* _What this task involves_
Reproduce the rows below word for word, from the start of the rows through the line holding "Report: 2:22", inclusive. Leave the pictures out of your copy.

Data records
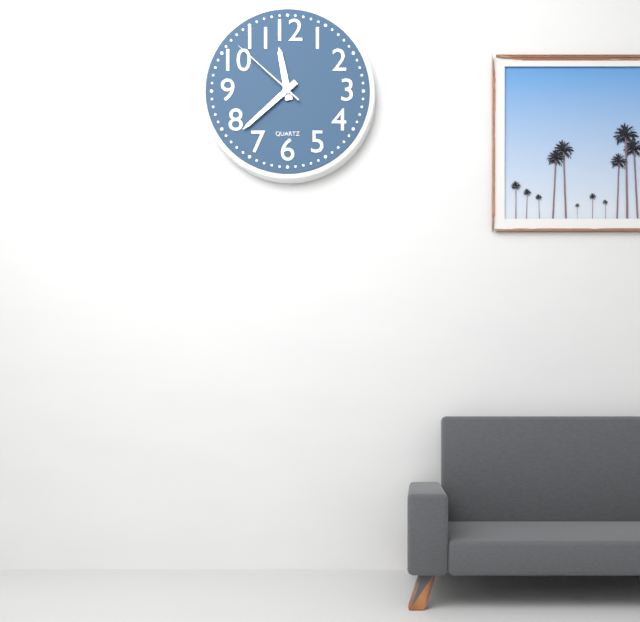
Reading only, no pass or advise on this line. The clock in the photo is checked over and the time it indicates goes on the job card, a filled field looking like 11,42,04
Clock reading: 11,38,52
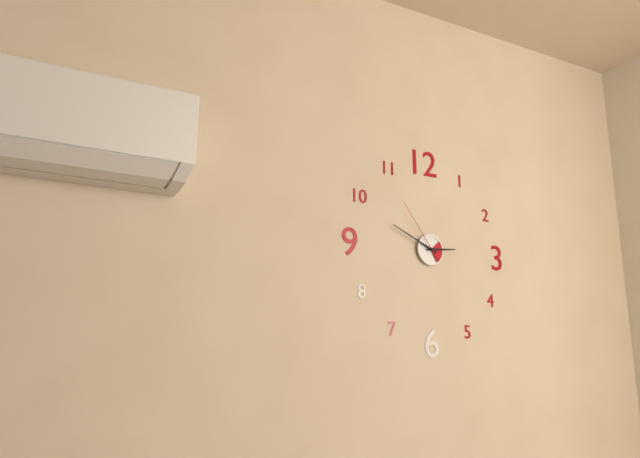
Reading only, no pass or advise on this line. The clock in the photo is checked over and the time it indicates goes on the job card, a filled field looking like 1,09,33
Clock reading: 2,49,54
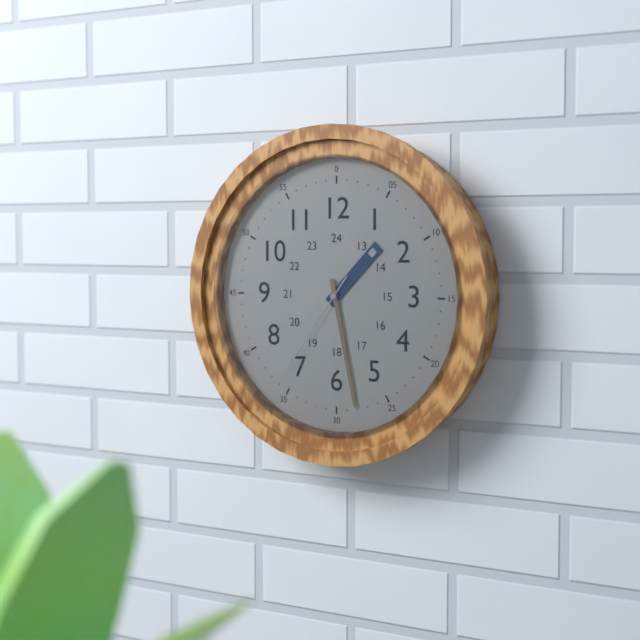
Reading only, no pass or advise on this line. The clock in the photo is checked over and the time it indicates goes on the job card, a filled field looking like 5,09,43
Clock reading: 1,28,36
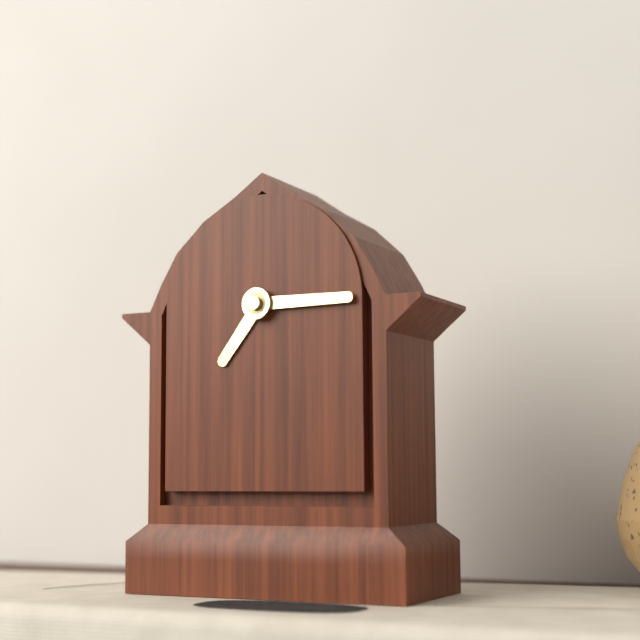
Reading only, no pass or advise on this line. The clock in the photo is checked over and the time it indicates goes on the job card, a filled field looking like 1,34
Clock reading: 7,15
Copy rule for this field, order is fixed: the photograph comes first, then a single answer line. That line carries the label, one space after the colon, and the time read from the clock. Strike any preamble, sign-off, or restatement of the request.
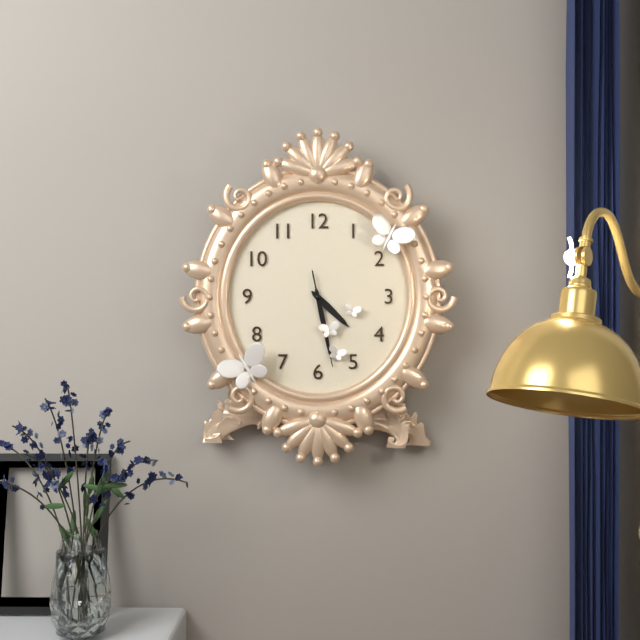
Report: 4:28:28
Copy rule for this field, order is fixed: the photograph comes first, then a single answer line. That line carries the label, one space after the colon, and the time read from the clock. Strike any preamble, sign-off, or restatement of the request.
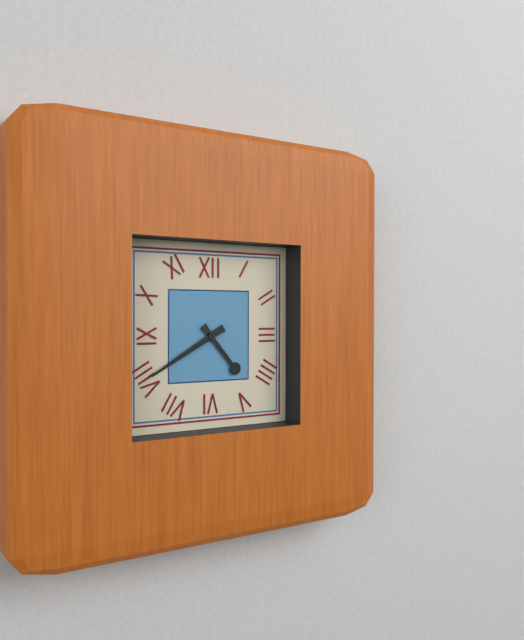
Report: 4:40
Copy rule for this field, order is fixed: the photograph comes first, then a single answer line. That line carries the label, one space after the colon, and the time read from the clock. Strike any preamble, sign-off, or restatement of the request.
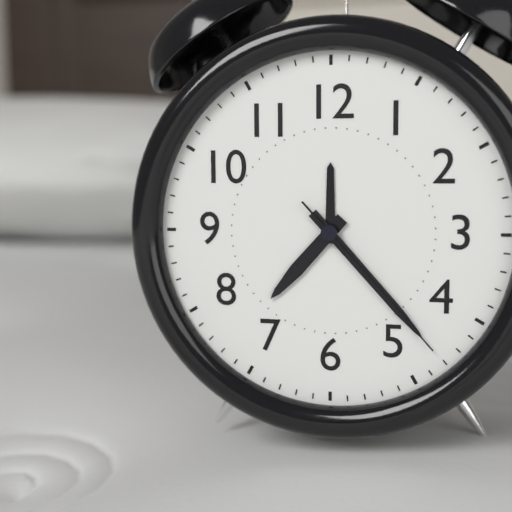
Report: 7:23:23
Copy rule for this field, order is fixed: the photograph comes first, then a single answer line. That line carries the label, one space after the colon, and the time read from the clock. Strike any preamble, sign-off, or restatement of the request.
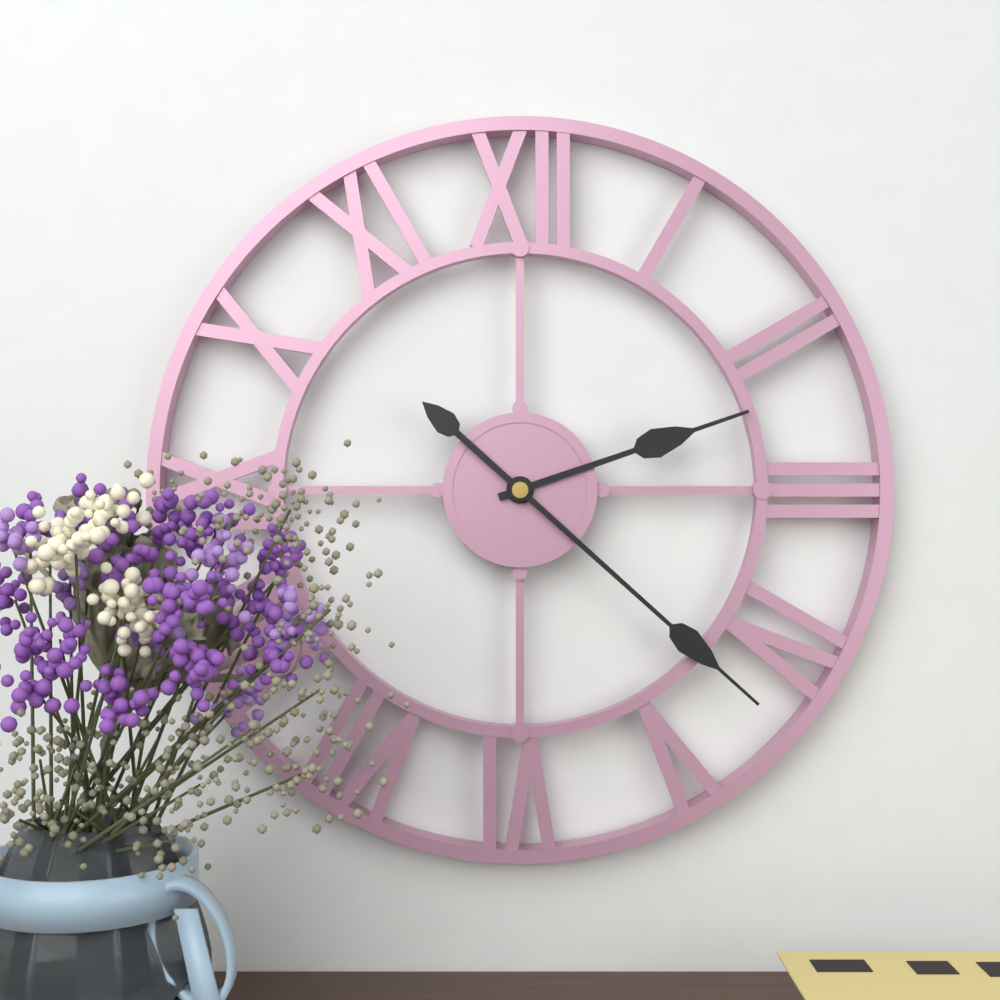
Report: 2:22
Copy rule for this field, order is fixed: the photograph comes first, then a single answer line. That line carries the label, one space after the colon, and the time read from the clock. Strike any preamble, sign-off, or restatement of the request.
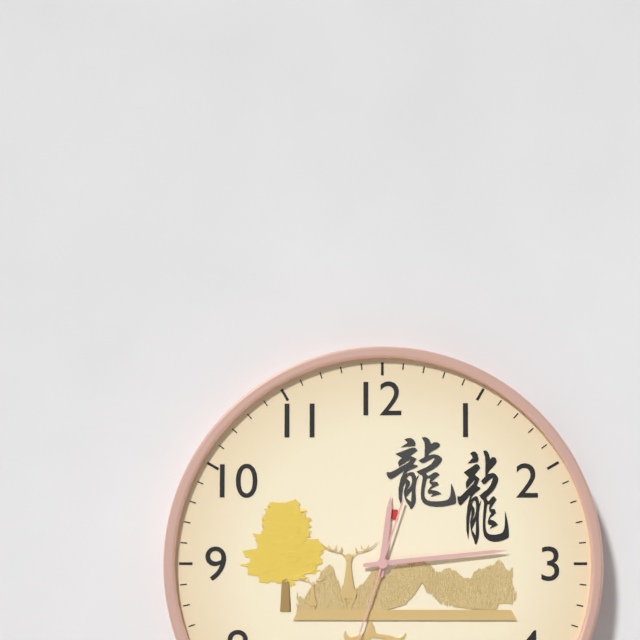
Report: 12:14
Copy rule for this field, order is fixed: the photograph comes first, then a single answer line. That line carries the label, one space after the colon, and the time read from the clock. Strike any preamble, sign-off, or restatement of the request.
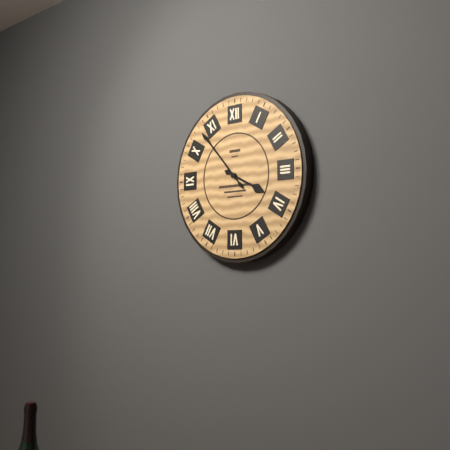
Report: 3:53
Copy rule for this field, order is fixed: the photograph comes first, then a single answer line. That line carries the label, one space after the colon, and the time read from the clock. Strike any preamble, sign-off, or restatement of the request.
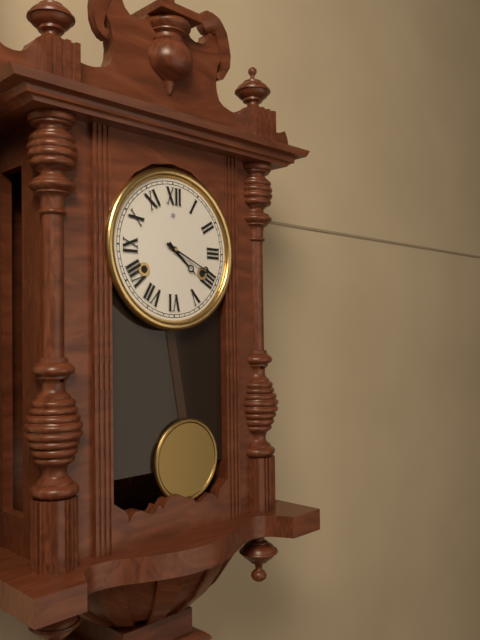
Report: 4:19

* _Exercise result_
Reading only, no pass or advise on this line. The clock in the photo is checked over and the time it indicates goes on the job card, a filled field looking like 11,42,04
Clock reading: 11,38,52
Reading only, no pass or advise on this line. The clock in the photo is checked over and the time it indicates goes on the job card, a filled field looking like 1,09,33
Clock reading: 2,49,54
Reading only, no pass or advise on this line. The clock in the photo is checked over and the time it indicates goes on the job card, a filled field looking like 5,09,43
Clock reading: 1,28,36
Reading only, no pass or advise on this line. The clock in the photo is checked over and the time it indicates goes on the job card, a filled field looking like 1,34
Clock reading: 7,15
Copy rule for this field, order is fixed: the photograph comes first, then a single answer line. That line carries the label, one space after the colon, and the time read from the clock. Strike any preamble, sign-off, or restatement of the request.
Report: 4:28:28
Copy rule for this field, order is fixed: the photograph comes first, then a single answer line. That line carries the label, one space after the colon, and the time read from the clock. Strike any preamble, sign-off, or restatement of the request.
Report: 4:40
Copy rule for this field, order is fixed: the photograph comes first, then a single answer line. That line carries the label, one space after the colon, and the time read from the clock. Strike any preamble, sign-off, or restatement of the request.
Report: 7:23:23
Copy rule for this field, order is fixed: the photograph comes first, then a single answer line. That line carries the label, one space after the colon, and the time read from the clock. Strike any preamble, sign-off, or restatement of the request.
Report: 2:22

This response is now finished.